▶ Text passage:
Segment Open

An alarm sounds in a potentially dangerous scenario, what do you do?
Studies estimate that our days are interrupted by alarms, ringing phones, message alerts, visual and audible alerts 100-1000 times every day, so much so that we often no longer react at all when an alarm sounds. Welcome to the concept of, “alarm fatigue”.
A common definition in medical training circles would be, “alarm fatigue is sensory overload when clinicians are exposed to an excessive number of alarms, which can result in desensitisation. Patient deaths have been attributed to alarm fatigue.” Change “clinicians” to “pilots” and “patient” to “passenger” and the risk interpretation is clear.
The growing trend toward alarm fatigue is a significant risk to safety. In order to make improvements, we must first recognise the risk, understand its consequences and engage in safe, open discussion towards proactive strategies to reduce the impact.

Segment Closed

▶ Task to carry out: Translate this sentence from the text on alarm fatigue into Spanish: "The growing trend toward alarm fatigue is a significant risk to safety."

▶ Record set:

Segment Open

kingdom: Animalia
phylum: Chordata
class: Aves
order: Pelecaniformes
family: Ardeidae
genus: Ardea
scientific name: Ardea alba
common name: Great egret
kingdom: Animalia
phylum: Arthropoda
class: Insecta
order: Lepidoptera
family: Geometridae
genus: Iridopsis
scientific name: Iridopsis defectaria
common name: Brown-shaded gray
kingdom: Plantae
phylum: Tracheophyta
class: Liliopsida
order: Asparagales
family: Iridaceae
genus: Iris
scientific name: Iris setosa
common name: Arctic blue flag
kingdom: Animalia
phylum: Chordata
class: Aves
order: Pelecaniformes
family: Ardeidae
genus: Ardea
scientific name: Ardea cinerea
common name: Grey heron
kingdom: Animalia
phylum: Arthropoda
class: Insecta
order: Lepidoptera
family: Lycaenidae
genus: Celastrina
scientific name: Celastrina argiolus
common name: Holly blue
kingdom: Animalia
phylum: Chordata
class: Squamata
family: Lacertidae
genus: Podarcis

Segment Closed

▶ Written solution: La creciente tendencia hacia la fatiga por alarmas es un riesgo significativo para la seguridad.